Abiy, qui a remporté le prix Nobel de la paix l’année dernière pour avoir mis fin à une impasse de deux décennies avec l’Érythrée, a déclaré qu’il les recevrait mais qu’il ne parlerait pas avec les dirigeants du TPLF tant qu’ils ne seraient pas vaincus ou qu’ils abandonneraient.
Les pays européens ont discuté du conflit lors d’une réunion à huis clos du Conseil de sécurité des Nations Unies mardi, ont déclaré des diplomates. Et la personne nommée par le président élu américain Joe Biden en tant que conseiller à la sécurité nationale, Jake Sullivan, a appelé au dialogue.
«Je suis profondément préoccupé par le risque de violence contre les civils, y compris les crimes de guerre potentiels, dans les combats autour de Mekelle en Éthiopie», a-t-il tweeté.
Le conflit secoue également l’ensemble de la région de l’Afrique de l’Est.
Les forces tigréennes ont tiré des roquettes sur l’aéroport d’Asmara, la capitale de l’Érythrée, tandis que des soldats éthiopiens ont été retirés des missions de maintien de la paix en Somalie et au Soudan du Sud.Diaporama (4 images)
En Somalie, l’Éthiopie a désarmé plusieurs centaines de Tigréens dans la force de maintien de la paix de l’UA combattant des militants liés à Al-Qaïda. Trois soldats de l’ethnie tigréenne ont également été renvoyés chez eux par une force de maintien de la paix de l’ONU au Soudan du Sud.
La mission de l’ONU au Soudan du Sud a déclaré qu’elle était au courant du rapatriement des soldats du contingent éthiopien de 2 000 hommes, notant que la discrimination due à l’appartenance ethnique pouvait violer le droit international.
Billene Seyoum, porte-parole du bureau du Premier ministre éthiopien, a déclaré à Reuters que la situation au Soudan du Sud serait la même qu’en Somalie, ce qui signifie que les soldats renvoyés chez eux étaient soupçonnés de liens avec le TPLF.
Tueries « violentes »
L’organisme de surveillance des droits de l’homme nommé par l’État éthiopien a accusé un groupe de jeunes tigréens d’avoir tué environ 600 civils d’autres groupes ethniques lors d’une attaque le 9 novembre contre la ville de Mai Kadra. Le TPLF nie les accusations de collusion et accuse Abiy de persécuter les Tigréens à la poursuite du pouvoir personnel.
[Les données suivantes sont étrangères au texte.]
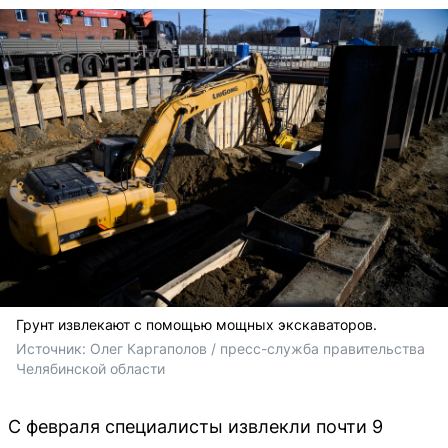
Грунт извлекают с помощью мощных экскаваторов.
Источник: 
Олег Каргаполов / пресс-служба правительства 
Челябинской области
С февраля специалисты извлекли почти 9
Le chef de la commission des droits de l’homme, Daniel Bekele, un ancien prisonnier politique, a déclaré que les auteurs, identifiés comme «Samri» de leur groupe de quartier, s’étaient dispersés, y compris peut-être dans d’autres villes voisines et parmi les réfugiés au Soudan.
«C’est une histoire déchirante», a-t-il déclaré à Reuters.
Au Tigray, des images satellites ont également montré des troupes éthiopiennes dans l’ancienne ville d’Axum et des tranchées creusées sur la piste de l’aéroport local. L’histoire et les ruines d’Axoum donnent à l’Éthiopie sa prétention d’être l’un des plus anciens centres de christianisme au monde.
Abiy a réitéré mercredi sa position selon laquelle les combats au Tigray étaient une question d’application de la loi interne.
«Parce que le gouvernement éthiopien a décrit cela comme une situation criminelle nationale, il évite le type de diplomatie et les efforts de médiation internationale qu’ils font généralement partie d’eux-mêmes en offrant aux États régionaux», a déclaré Grant Harris, ancien directeur principal de Affaires africaines au Conseil national de sécurité de l’administration américaine de Barack Obama.